Insecure Wordpress Cache Plugin Renders Sensitive Data Vulnerable

wordpress logo

WordPress users beware!  Researcher Jason A. Donenfeld discovered a vulnerability in a popular WordPress plugin, W3 Total Cache, which is described as a “performance framework” that speeds up sites, speeds up page load, downloads and other important tasks in a website.

Donenfeld stated that he discovered the vulnerability while helping his brother stationed at Amundsen-Scott South Pole Station in Antarctica to troubleshoot his personal blog.

“They only get a satellite passing overhead a couple times a day, so he needed some help with performance. I was poking around and found this directory issue,” he told Security Ledger in a phone conversation.

He stated that by simply installing W3 Total Cache could potentially leave sensitive information exposed and ready for the picking.  The plugin enables a cache directory listing feature on the cache directory, which stores cached content, which means “anyone could easily recursively download all the database cache keys and extract ones containing sensitive information, such as password hashes,” Donenfeld wrote.

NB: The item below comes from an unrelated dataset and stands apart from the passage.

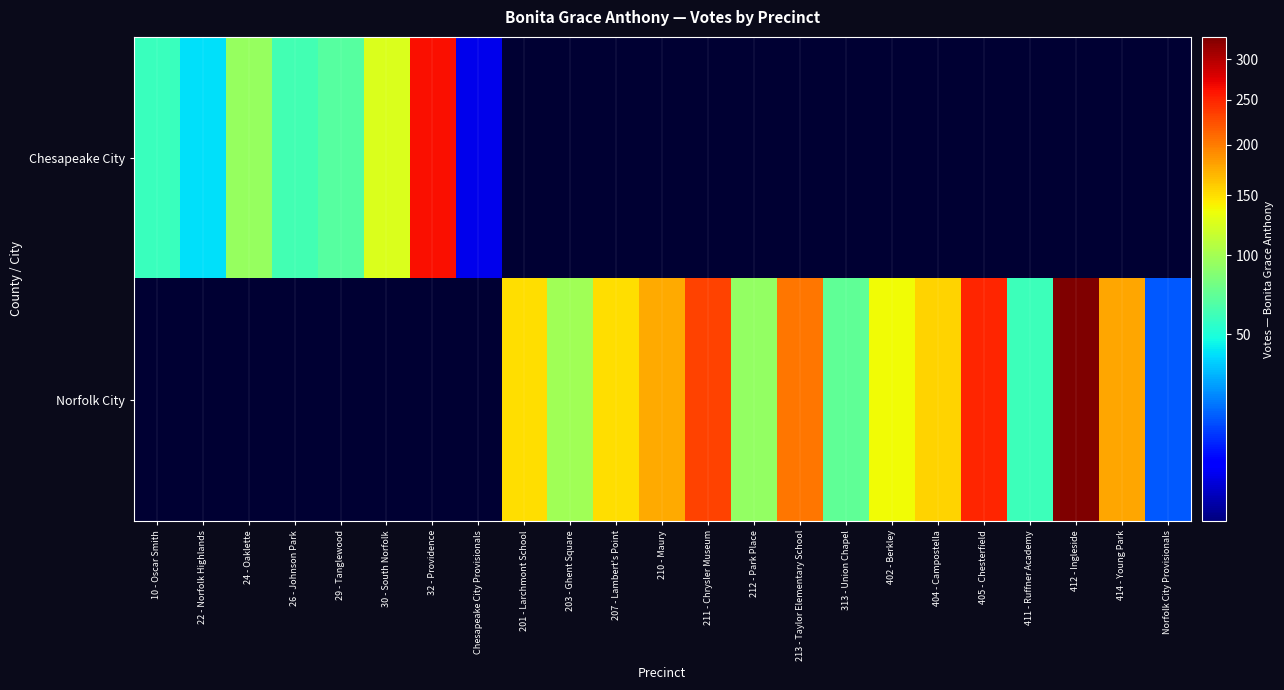

What is the total value across all series at 203 - Ghent Square?

99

This is Donenfeld’s findings of the vulnerability:

“When I set it up by going to the WordPress panel and choosing “add plugin” and
selecting the plugin from the WordPress Plugin Catalog (or whatever),
it left two avenues of attack open:

“1) Directory listings were enabled on the cache directory, which means
anyone could easily recursively download all the database cache keys,
and extract ones containing sensitive information, such as password
hashes. A simple google search of
“inurl:wp-content/plugins/w3tc/dbcache” and maybe some other magic
reveals this wasn’t just an issue for me. As W3 Total Cache already
futzes with the .htaccess file, I see no reason for it not to add
“Options -Indexes” to it upon installation. I haven’t read any W3
documentation, so it’s possible this is a known and documented
misconfiguration, but maybe not.

“2) Even with directory listings off, cache files are by default
publicly downloadable, and the key values / file names of the database
cache items are easily predictable. Again, it seems odd that “deny
from all” isn’t added to the .htaccess file. Maybe it’s documented
somewhere that you should secure your directories, or maybe it isn’t;
I’m not sure.”

But Donenfeld stated that it is more of a configuration error rather than a vulnerability and suggests W3 Total Cache users to disable the “database cache” and “object cache” options, and flush any existing caches created with W3 Total Cache to take care of the situation for the mean time or until W3 Edge officially addresses the issue at hand.